Tamper-resistant coatings (TRC). This is referred as the use of a protective layer of resin or thermal spray ceramic that limits the direct access to PCB traces and components. Although it can make the attacker’s job harder, with the possibility to break the outer layer traces or components at the first attempt, it does not stop subsequent microprobing attacks once the hardware design has been discovered.


Future secure GNSS receivers should be designed with the considerations presented here in order to protect sensitive signals and the position and time data integrity.


The TIGER project received funding from the Galileo Supervisory Authority, via the European Community’s framework programme ([FP7/2007-2013][FP7/2007-2011]) under grant agreement n° 228443.

The material in this article was first presented at the ESA/IEEE NAVITEC 2010 conference, in Noordwijk, the Netherlands, as “Security Considerations in the design of tamper resistant GNSS receivers.”

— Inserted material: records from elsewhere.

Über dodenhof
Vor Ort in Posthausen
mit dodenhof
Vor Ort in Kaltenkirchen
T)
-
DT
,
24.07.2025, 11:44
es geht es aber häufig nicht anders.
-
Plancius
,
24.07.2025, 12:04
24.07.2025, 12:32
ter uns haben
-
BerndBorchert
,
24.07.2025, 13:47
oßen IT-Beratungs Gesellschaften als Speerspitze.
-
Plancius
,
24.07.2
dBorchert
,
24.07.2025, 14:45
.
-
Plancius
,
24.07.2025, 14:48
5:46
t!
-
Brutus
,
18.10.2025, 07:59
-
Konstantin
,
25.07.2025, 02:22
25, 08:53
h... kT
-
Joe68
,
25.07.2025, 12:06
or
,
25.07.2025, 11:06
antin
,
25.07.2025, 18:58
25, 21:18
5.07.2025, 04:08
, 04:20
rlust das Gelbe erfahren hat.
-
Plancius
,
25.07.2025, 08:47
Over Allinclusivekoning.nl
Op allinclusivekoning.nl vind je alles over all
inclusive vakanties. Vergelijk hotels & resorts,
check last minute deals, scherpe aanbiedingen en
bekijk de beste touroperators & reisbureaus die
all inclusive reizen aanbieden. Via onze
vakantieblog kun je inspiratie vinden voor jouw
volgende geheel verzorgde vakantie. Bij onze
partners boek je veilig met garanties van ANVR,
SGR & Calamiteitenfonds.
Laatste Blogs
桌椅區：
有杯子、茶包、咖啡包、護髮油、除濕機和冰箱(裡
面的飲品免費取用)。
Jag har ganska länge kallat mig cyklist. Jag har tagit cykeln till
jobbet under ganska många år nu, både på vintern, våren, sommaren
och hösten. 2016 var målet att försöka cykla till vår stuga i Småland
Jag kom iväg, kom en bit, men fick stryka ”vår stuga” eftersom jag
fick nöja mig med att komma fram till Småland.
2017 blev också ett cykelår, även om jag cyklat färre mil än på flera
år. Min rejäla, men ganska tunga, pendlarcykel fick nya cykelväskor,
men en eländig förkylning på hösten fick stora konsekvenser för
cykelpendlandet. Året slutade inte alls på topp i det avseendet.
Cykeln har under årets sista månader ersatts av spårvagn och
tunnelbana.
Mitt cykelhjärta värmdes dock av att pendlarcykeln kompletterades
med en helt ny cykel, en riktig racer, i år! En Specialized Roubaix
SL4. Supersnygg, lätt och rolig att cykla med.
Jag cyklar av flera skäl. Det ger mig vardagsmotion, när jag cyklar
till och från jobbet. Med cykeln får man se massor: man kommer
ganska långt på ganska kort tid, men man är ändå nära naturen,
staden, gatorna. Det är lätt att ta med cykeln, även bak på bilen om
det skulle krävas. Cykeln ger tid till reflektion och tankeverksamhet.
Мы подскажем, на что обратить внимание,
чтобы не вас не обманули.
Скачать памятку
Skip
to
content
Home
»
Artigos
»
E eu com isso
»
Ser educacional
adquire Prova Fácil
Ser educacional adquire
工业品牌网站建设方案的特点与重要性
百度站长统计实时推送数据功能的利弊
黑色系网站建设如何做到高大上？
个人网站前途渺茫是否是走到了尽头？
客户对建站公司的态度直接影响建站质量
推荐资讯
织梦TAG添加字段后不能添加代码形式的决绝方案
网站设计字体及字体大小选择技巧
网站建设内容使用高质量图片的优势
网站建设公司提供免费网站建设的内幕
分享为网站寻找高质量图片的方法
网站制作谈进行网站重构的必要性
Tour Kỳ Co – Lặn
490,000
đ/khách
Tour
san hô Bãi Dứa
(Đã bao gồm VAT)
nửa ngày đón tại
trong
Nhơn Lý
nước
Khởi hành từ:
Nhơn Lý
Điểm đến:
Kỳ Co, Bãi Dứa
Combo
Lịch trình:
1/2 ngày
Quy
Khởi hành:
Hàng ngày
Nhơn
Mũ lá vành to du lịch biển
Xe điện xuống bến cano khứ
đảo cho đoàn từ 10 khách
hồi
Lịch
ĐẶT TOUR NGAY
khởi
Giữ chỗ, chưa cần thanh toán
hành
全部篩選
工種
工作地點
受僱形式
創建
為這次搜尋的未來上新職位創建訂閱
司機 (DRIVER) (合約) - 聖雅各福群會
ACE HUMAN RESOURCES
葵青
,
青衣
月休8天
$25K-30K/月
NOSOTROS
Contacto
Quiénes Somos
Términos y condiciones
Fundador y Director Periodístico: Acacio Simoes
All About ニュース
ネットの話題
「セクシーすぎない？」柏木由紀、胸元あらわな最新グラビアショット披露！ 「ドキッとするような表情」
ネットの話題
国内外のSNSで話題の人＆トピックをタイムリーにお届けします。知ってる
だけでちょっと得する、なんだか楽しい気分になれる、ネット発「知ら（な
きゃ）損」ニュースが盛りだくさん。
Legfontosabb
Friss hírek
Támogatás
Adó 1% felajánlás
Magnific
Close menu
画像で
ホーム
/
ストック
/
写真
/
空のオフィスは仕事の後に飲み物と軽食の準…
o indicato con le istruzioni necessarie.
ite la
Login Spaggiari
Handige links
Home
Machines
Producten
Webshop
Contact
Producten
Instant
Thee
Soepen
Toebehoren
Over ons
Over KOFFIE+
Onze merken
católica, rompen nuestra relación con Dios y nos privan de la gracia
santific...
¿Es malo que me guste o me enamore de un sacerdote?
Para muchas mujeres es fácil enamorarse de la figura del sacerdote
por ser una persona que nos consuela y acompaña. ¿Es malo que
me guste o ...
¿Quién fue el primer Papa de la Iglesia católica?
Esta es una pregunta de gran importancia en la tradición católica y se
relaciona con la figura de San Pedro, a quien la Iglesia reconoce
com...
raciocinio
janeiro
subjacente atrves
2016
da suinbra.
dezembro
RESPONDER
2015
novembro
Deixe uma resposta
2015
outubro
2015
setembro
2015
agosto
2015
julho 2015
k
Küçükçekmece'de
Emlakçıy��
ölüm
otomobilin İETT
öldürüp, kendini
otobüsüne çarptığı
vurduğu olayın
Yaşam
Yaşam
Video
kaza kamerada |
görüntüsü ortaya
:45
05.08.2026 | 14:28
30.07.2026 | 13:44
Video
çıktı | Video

Oscar Pozzobon is the technical director and co-founder of Qascom S.r.l. Italy. He received a diploma in computer science engineering and a degree in information technology engineering from the University of Padova, Italy, and a master’s degree in telecommunication engineering from the University of Queensland, Australia.

Chris Wullems is a co-founder of Qascom S.r.l. Italy. He has been engaged in projects that range from secure tracking for hazardous and safety-critical applications to development of GNSS receiver security technologies.. He received his Ph.D. from Queensland University of Technology in Australia.

Marco Detratti received a M. Sc. in electronic engineering from the University of Perugia, Italy, and a diploma of advanced studies from the University of Cantabria, Spain. At present he is with the European GNSS Agency (GSA) acting as market innovation officer. His research interests include evolution of GNSSs, implementation and prototyping issues of GNSS receivers, and emerging applications of GNSS technologies.